Prices for electricity, natural gas, coal and carbon rose across the region as colder weather is set to increase demand for heating. The chillier outlook is because of a weather event called sudden stratospheric warming, where the polar vortex of westerly wind is slowed down or reversed, pushing cold air flows from Russia west across Europe.
When the same weather event happened in 2009 there was not enough gas to cover soaring demand in both east and west Europe at the same time, said Arne Bergvik, chief analyst at power portfolio manager Scandem AB in Orebro, Sweden. Russian exporter Gazprom PJSC ended up cutting exports and accused Ukraine of taking more gas than it paid for.
“When all of Europe sees an increase of consumption at the same time, reserves, such as gas storage, is put to the test,” Bergvik said. “Weather in the coming week will test energy markets and support higher coal, power and gas prices.”
While the amount of natural gas in storage across the European Union is less than usual for the time of year, at 38 percent full it is more than 5 percentage points above the level at the same time last year, Gas Industry Europe data show.

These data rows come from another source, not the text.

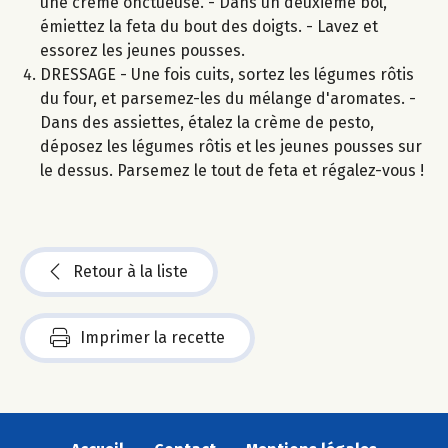
une crème onctueuse. - Dans un deuxième bol,
émiettez la feta du bout des doigts. - Lavez et
essorez les jeunes pousses.
DRESSAGE - Une fois cuits, sortez les légumes rôtis
du four, et parsemez-les du mélange d'aromates. -
Dans des assiettes, étalez la crème de pesto,
déposez les légumes rôtis et les jeunes pousses sur
le dessus. Parsemez le tout de feta et régalez-vous !
Retour à la liste
Imprimer la recette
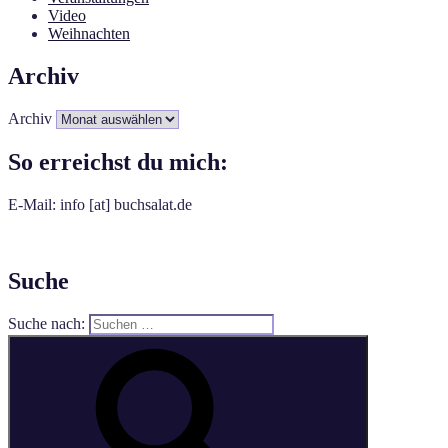
Video
Weihnachten
Archiv
Archiv
So erreichst du mich:
E-Mail: info [at] buchsalat.de
Suche
Suche nach:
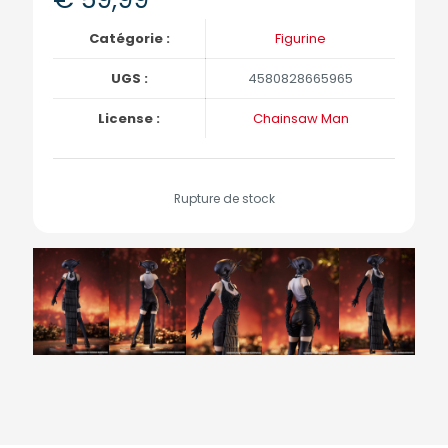
Catégorie :
Figurine
UGS :
4580828665965
License :
Chainsaw Man
Rupture de stock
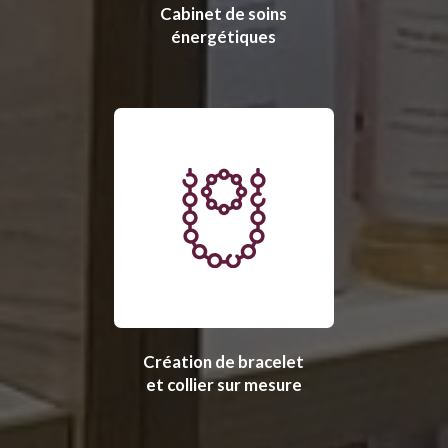
Cabinet de soins
énergétiques
Création de bracelet
et collier sur mesure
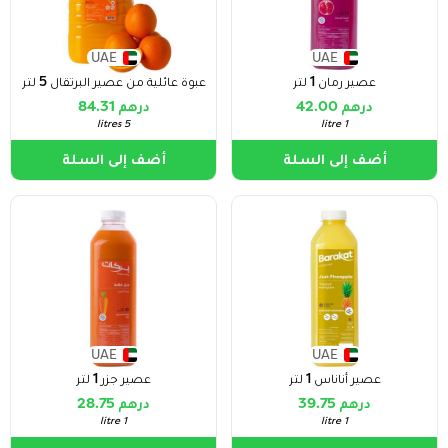
UAE
UAE
عصير رمان 1 لتر
عبوة عائلية من عصير البرتقال 5 لتر
درهم 42.00
درهم 84.31
5 litres
1 litre
أضف إلى السلة
أضف إلى السلة
UAE
UAE
عصير أناناس 1 لتر
عصير جزر 1 لتر
درهم 39.75
درهم 28.75
1 litre
1 litre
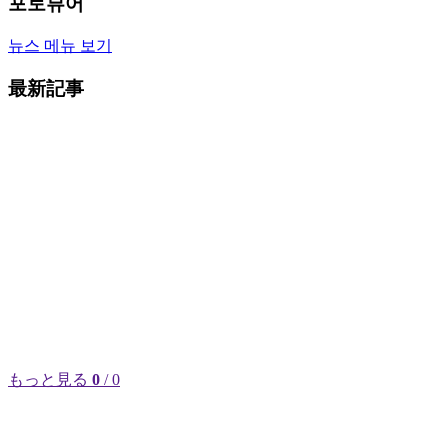
포토뷰어
뉴스 메뉴 보기
最新記事
もっと見る
0
/ 0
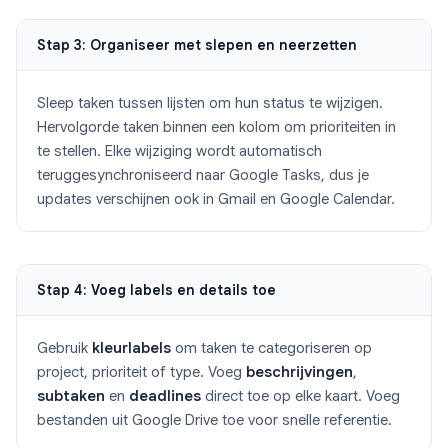
Stap 3: Organiseer met slepen en neerzetten
Sleep taken tussen lijsten om hun status te wijzigen.
Hervolgorde taken binnen een kolom om prioriteiten in
te stellen. Elke wijziging wordt automatisch
teruggesynchroniseerd naar Google Tasks, dus je
updates verschijnen ook in Gmail en Google Calendar.
Stap 4: Voeg labels en details toe
Gebruik
kleurlabels
om taken te categoriseren op
project, prioriteit of type. Voeg
beschrijvingen
,
subtaken
en
deadlines
direct toe op elke kaart. Voeg
bestanden uit Google Drive toe voor snelle referentie.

Natural gas for March delivery in the U.K . rose as much as 5.9 percent on the ICE Futures Europe exchange to the highest level in more than a month. Power for next month in Germany gained as much as 4.9 percent, the biggest jump since Oct. 3, while the French equivalent advanced as much as 8.7 percent and the Nordic front quarter contract climbed to a record.
Average temperatures in northwest Europe are seen dropping to minus 2.3 degrees Celsius (28 Fahrenheit) on Feb. 27 compared with a 30-year average of 3.9 Celsius, according to data compiled by Bloomberg using the ECMWF model.
“There are signs that this cold spell is likely to last well into next week with possibly even colder air from Russia moving across the U.K.,” the Met Office said Monday on its website. “Although there is a very low risk of snow this week because of the dry nature of the air, this could change the other side of the weekend.”